- [Dataset records]:
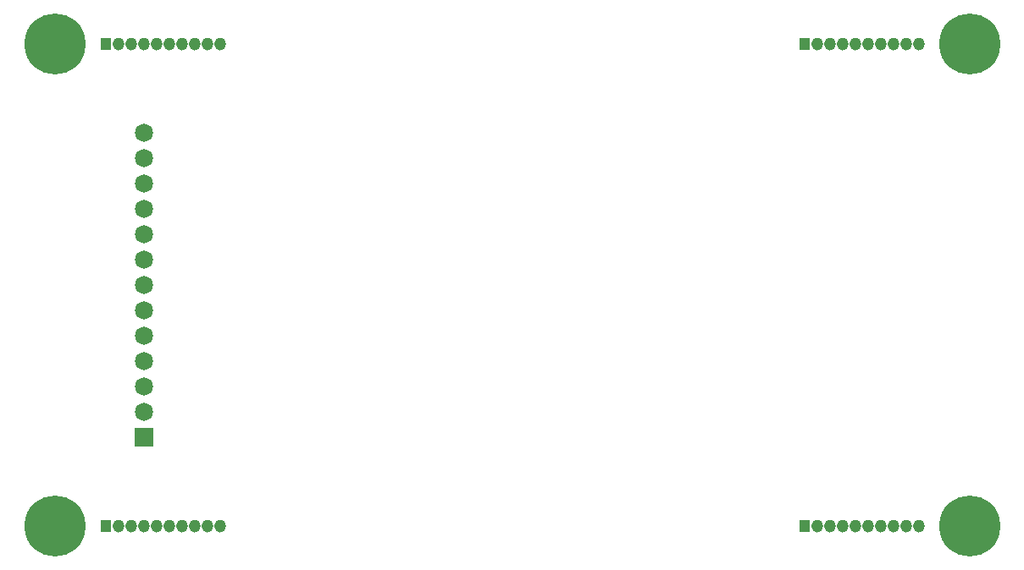
<source format=gbs>
G04*
G04 #@! TF.GenerationSoftware,Altium Limited,Altium Designer,21.6.4 (81)*
G04*
G04 Layer_Color=16711935*
%FSLAX25Y25*%
%MOIN*%
G70*
G04*
G04 #@! TF.SameCoordinates,D21CAB57-D7DD-4798-A039-69392B5906F0*
G04*
G04*
G04 #@! TF.FilePolarity,Negative*
G04*
G01*
G75*
%ADD54O,0.04488X0.05118*%
%ADD55R,0.04488X0.05118*%
%ADD56R,0.07185X0.07185*%
%ADD57C,0.07185*%
%ADD58C,0.24016*%
D54*
X80000Y205000D02*
D03*
X75000D02*
D03*
X70000D02*
D03*
X65000D02*
D03*
X60000D02*
D03*
X55000D02*
D03*
X50000D02*
D03*
X45000D02*
D03*
X40000D02*
D03*
X315000D02*
D03*
X320000D02*
D03*
X325000D02*
D03*
X330000D02*
D03*
X335000D02*
D03*
X340000D02*
D03*
X345000D02*
D03*
X350000D02*
D03*
X355000D02*
D03*
Y15000D02*
D03*
X350000D02*
D03*
X345000D02*
D03*
X340000D02*
D03*
X335000D02*
D03*
X330000D02*
D03*
X325000D02*
D03*
X320000D02*
D03*
X315000D02*
D03*
X40000D02*
D03*
X45000D02*
D03*
X50000D02*
D03*
X55000D02*
D03*
X60000D02*
D03*
X65000D02*
D03*
X70000D02*
D03*
X75000D02*
D03*
X80000D02*
D03*
D55*
X35000Y205000D02*
D03*
X310000D02*
D03*
Y15000D02*
D03*
X35000D02*
D03*
D56*
X50000Y50000D02*
D03*
D57*
Y60000D02*
D03*
Y70000D02*
D03*
Y80000D02*
D03*
Y90000D02*
D03*
Y100000D02*
D03*
Y110000D02*
D03*
Y120000D02*
D03*
Y130000D02*
D03*
Y140000D02*
D03*
Y150000D02*
D03*
Y160000D02*
D03*
Y170000D02*
D03*
D58*
X375000Y205000D02*
D03*
X15000D02*
D03*
X375000Y15000D02*
D03*
X15000D02*
D03*
M02*

</source>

- [INSTRUCTION]: A word-for-word copy of all the data, without pictures, is the expected output.

- [EXERCISE RESULT]:
<source format=gbs>
G04*
G04 #@! TF.GenerationSoftware,Altium Limited,Altium Designer,21.6.4 (81)*
G04*
G04 Layer_Color=16711935*
%FSLAX25Y25*%
%MOIN*%
G70*
G04*
G04 #@! TF.SameCoordinates,D21CAB57-D7DD-4798-A039-69392B5906F0*
G04*
G04*
G04 #@! TF.FilePolarity,Negative*
G04*
G01*
G75*
%ADD54O,0.04488X0.05118*%
%ADD55R,0.04488X0.05118*%
%ADD56R,0.07185X0.07185*%
%ADD57C,0.07185*%
%ADD58C,0.24016*%
D54*
X80000Y205000D02*
D03*
X75000D02*
D03*
X70000D02*
D03*
X65000D02*
D03*
X60000D02*
D03*
X55000D02*
D03*
X50000D02*
D03*
X45000D02*
D03*
X40000D02*
D03*
X315000D02*
D03*
X320000D02*
D03*
X325000D02*
D03*
X330000D02*
D03*
X335000D02*
D03*
X340000D02*
D03*
X345000D02*
D03*
X350000D02*
D03*
X355000D02*
D03*
Y15000D02*
D03*
X350000D02*
D03*
X345000D02*
D03*
X340000D02*
D03*
X335000D02*
D03*
X330000D02*
D03*
X325000D02*
D03*
X320000D02*
D03*
X315000D02*
D03*
X40000D02*
D03*
X45000D02*
D03*
X50000D02*
D03*
X55000D02*
D03*
X60000D02*
D03*
X65000D02*
D03*
X70000D02*
D03*
X75000D02*
D03*
X80000D02*
D03*
D55*
X35000Y205000D02*
D03*
X310000D02*
D03*
Y15000D02*
D03*
X35000D02*
D03*
D56*
X50000Y50000D02*
D03*
D57*
Y60000D02*
D03*
Y70000D02*
D03*
Y80000D02*
D03*
Y90000D02*
D03*
Y100000D02*
D03*
Y110000D02*
D03*
Y120000D02*
D03*
Y130000D02*
D03*
Y140000D02*
D03*
Y150000D02*
D03*
Y160000D02*
D03*
Y170000D02*
D03*
D58*
X375000Y205000D02*
D03*
X15000D02*
D03*
X375000Y15000D02*
D03*
X15000D02*
D03*
M02*

</source>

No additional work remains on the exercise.